*DATA EXTRACT*
_ _ _ _ _ _ _

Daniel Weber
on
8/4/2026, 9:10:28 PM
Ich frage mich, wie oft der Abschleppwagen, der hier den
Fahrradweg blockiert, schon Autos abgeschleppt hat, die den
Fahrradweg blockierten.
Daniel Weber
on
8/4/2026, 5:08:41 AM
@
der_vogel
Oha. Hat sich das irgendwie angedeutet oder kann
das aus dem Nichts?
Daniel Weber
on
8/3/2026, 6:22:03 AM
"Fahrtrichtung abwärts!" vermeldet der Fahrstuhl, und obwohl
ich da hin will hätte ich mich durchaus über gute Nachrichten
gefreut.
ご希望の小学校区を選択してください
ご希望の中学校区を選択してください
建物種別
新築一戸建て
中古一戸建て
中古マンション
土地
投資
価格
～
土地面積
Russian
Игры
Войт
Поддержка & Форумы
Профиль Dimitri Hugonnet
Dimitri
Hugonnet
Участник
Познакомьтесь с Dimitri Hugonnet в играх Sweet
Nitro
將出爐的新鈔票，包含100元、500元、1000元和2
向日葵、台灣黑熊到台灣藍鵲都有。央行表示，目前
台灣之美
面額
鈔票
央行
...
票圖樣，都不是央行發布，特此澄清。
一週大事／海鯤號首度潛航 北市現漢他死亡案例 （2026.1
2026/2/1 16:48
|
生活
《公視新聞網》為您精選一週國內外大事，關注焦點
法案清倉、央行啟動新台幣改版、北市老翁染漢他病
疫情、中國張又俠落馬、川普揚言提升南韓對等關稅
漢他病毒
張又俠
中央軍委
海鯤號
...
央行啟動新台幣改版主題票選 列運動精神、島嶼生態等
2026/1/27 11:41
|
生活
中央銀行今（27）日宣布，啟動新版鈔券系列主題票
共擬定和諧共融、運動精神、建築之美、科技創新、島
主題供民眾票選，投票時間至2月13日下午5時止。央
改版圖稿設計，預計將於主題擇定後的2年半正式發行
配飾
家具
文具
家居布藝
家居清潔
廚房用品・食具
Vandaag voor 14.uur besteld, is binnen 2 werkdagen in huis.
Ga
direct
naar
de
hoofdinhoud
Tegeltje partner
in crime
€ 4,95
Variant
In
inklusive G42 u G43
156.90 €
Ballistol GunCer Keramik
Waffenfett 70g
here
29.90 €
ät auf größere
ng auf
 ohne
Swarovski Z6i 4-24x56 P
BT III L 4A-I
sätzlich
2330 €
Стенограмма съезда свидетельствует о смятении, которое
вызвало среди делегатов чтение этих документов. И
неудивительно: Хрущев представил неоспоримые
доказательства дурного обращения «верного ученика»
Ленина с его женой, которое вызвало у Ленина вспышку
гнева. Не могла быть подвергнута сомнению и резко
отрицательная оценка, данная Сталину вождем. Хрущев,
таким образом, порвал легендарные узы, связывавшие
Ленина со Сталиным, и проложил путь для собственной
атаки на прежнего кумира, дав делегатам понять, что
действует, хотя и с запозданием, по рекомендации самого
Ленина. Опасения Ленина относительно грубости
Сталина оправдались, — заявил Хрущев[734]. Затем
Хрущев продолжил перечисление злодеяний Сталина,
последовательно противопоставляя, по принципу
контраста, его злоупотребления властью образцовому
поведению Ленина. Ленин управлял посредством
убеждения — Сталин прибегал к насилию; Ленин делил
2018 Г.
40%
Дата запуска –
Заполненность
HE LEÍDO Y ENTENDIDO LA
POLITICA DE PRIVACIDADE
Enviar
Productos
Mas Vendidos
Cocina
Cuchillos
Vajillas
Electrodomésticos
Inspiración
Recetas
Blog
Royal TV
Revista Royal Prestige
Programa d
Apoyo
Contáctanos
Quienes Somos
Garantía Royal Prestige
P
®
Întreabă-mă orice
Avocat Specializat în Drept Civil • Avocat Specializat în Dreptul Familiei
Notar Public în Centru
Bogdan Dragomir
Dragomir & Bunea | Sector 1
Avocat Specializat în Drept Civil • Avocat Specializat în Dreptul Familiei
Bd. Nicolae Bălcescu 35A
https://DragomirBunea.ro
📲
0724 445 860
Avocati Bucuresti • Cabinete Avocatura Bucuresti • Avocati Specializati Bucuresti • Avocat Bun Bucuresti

_ _ _ _ _ _ _

Output the material above exactly, but only from the line that carries "Tegeltje partner" through the line that carries "неудивительно: Хрущев представил неоспоримые".

Tegeltje partner
in crime
€ 4,95
Variant
In
inklusive G42 u G43
156.90 €
Ballistol GunCer Keramik
Waffenfett 70g
here
29.90 €
ät auf größere
ng auf
 ohne
Swarovski Z6i 4-24x56 P
BT III L 4A-I
sätzlich
2330 €
Стенограмма съезда свидетельствует о смятении, которое
вызвало среди делегатов чтение этих документов. И
неудивительно: Хрущев представил неоспоримые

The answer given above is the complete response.